Llegué a la recepción y un hombre me esperaba para brindarme su ayuda. Me preguntó mi nombre y me informó que se llamaba Abha. En ese momento, eran las 5:52 PM. Me confirmó que tenía una habitación apta para discapacitados y me informó que se trataba de una suite con un sofá cama. Abha procesó mi tarjeta de crédito, nos entregó la tarjeta de acceso y nos dijo que la habitación estaba al final del pasillo y que no quedaba lejos. No estaba demasiado lejos para una persona discapacitada.

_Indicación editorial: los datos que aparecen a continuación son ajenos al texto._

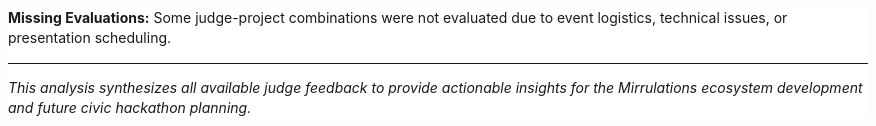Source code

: **Missing Evaluations:** Some judge-project combinations were not evaluated due to event logistics, technical issues, or presentation scheduling.

---

*This analysis synthesizes all available judge feedback to provide actionable insights for the Mirrulations ecosystem development and future civic hackathon planning.*
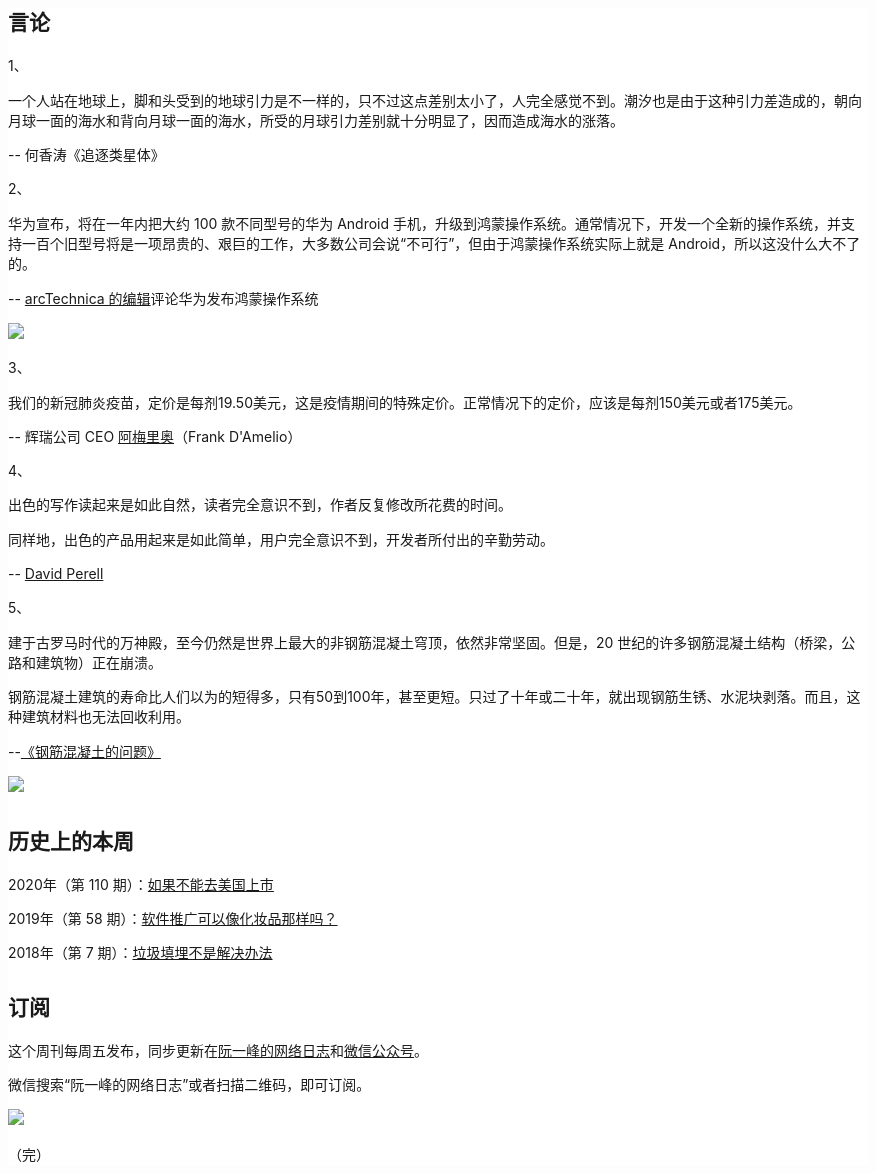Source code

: ## 言论

1、

一个人站在地球上，脚和头受到的地球引力是不一样的，只不过这点差别太小了，人完全感觉不到。潮汐也是由于这种引力差造成的，朝向月球一面的海水和背向月球一面的海水，所受的月球引力差别就十分明显了，因而造成海水的涨落。

-- 何香涛《追逐类星体》

2、

华为宣布，将在一年内把大约 100 款不同型号的华为 Android 手机，升级到鸿蒙操作系统。通常情况下，开发一个全新的操作系统，并支持一百个旧型号将是一项昂贵的、艰巨的工作，大多数公司会说“不可行”，但由于鸿蒙操作系统实际上就是 Android，所以这没什么大不了的。

-- [arcTechnica 的编辑](https://arstechnica.com/gadgets/2021/06/huaweis-harmonyos-will-rollout-to-100-android-models-over-the-next-year/)评论华为发布鸿蒙操作系统

![](https://cdn.beekka.com/blogimg/asset/202106/bg2021060312.jpg)

3、

我们的新冠肺炎疫苗，定价是每剂19.50美元，这是疫情期间的特殊定价。正常情况下的定价，应该是每剂150美元或者175美元。

-- 辉瑞公司 CEO [阿梅里奥](https://mattstoller.substack.com/p/why-joe-biden-punched-big-pharma)（Frank D'Amelio）

4、

出色的写作读起来是如此自然，读者完全意识不到，作者反复修改所花费的时间。

同样地，出色的产品用起来是如此简单，用户完全意识不到，开发者所付出的辛勤劳动。

-- [David Perell](https://twitter.com/david_perell/status/1378943650755842050)

5、

建于古罗马时代的万神殿，至今仍然是世界上最大的非钢筋混凝土穹顶，依然非常坚固。但是，20 世纪的许多钢筋混凝土结构（桥梁，公路和建筑物）正在崩溃。

钢筋混凝土建筑的寿命比人们以为的短得多，只有50到100年，甚至更短。只过了十年或二十年，就出现钢筋生锈、水泥块剥落。而且，这种建筑材料也无法回收利用。

--[《钢筋混凝土的问题》](https://theconversation.com/the-problem-with-reinforced-concrete-56078)

![](https://cdn.beekka.com/blogimg/asset/202105/bg2021052606.jpg)

## 历史上的本周

2020年（第 110 期）：[如果不能去美国上市](http://www.ruanyifeng.com/blog/2020/06/weekly-issue-110.html)

2019年（第 58 期）：[软件推广可以像化妆品那样吗？](http://www.ruanyifeng.com/blog/2019/05/weekly-issue-58.html)

2018年（第 7 期）：[垃圾填埋不是解决办法](http://www.ruanyifeng.com/blog/2018/06/weekly-issue-7.html)

## 订阅

这个周刊每周五发布，同步更新在[阮一峰的网络日志](http://www.ruanyifeng.com/blog)和[微信公众号](http://weixin.sogou.com/weixin?query=%E9%98%AE%E4%B8%80%E5%B3%B0%E7%9A%84%E7%BD%91%E7%BB%9C%E6%97%A5%E5%BF%97)。

微信搜索“阮一峰的网络日志”或者扫描二维码，即可订阅。

![](https://cdn.beekka.com/blogimg/asset/202103/bg2021030402.jpg)

（完）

Usé la tarjeta de acceso a la habitación que era fácil de utilizar para una persona en silla de ruedas. La habitación era amplia y el baño estaba justo detrás de la puerta. La puerta del baño se abría hacia afuera lo que facilitaba la entrada o salida del baño en silla de ruedas. La puerta se abría con facilidad y la perilla giraba sin problemas. El baño estaba equipado con barras en las paredes, ubicadas a un lado del inodoro y dentro de la bañera. Había tres barandas dentro de la bañera. Había una baranda en la pared de enfrente de la bañera, y un pasamanos y soporte para toalla junto al inodoro. Estas barandas estaban a mi alcance y me permitieron moverme con facilidad dentro del baño. La ducha contaba con un cabezal de ducha portátil para uso manual. La ducha estaba a nivel del piso. Era fácil bañarse mientras permanecía sentado y no temía caerme gracias a los pasamanos. Las luces funcionaban adecuadamente. El piso no era resbaladizo aún cuando estaba húmedo. El lavabo era bajo y pude lavarme los dientes y las manos sin demasiado esfuerzo. La silla de ruedas entraba sin problemas debajo del lavabo en el baño y del mostrador con fregadero y el escritorio en la habitación.
El horno de microondas y el refrigerador estaban a mi alcance. La habitación para discapacitados me facilitó el uso del televisor a través de un control remoto. Era fácil acceder al asiento empotrado debajo de la ventana y la habitación tenía una cama tamaño queen. En el escritorio estaba la lista de canales y había una mesa de café enfrente del sofá cama. Se podía retirar y mover para facilitar el movimiento en la silla de ruedas o para armar el sofá cama. La luz principal de la habitación estaba ubicada a la derecha de la cama. Podía prender o apagar las luces sin moverme de la cama.
La habitación para discapacitados estaba bien diseñada, lo cual hizo que mi visita al hotel se transformara en una experiencia fácil y cómoda y que me pudiera desenvolver sin problemas. Mi esposo no tuvo que ayudarme y pude disfrutar del hotel y de sus comodidades por mis propios medios.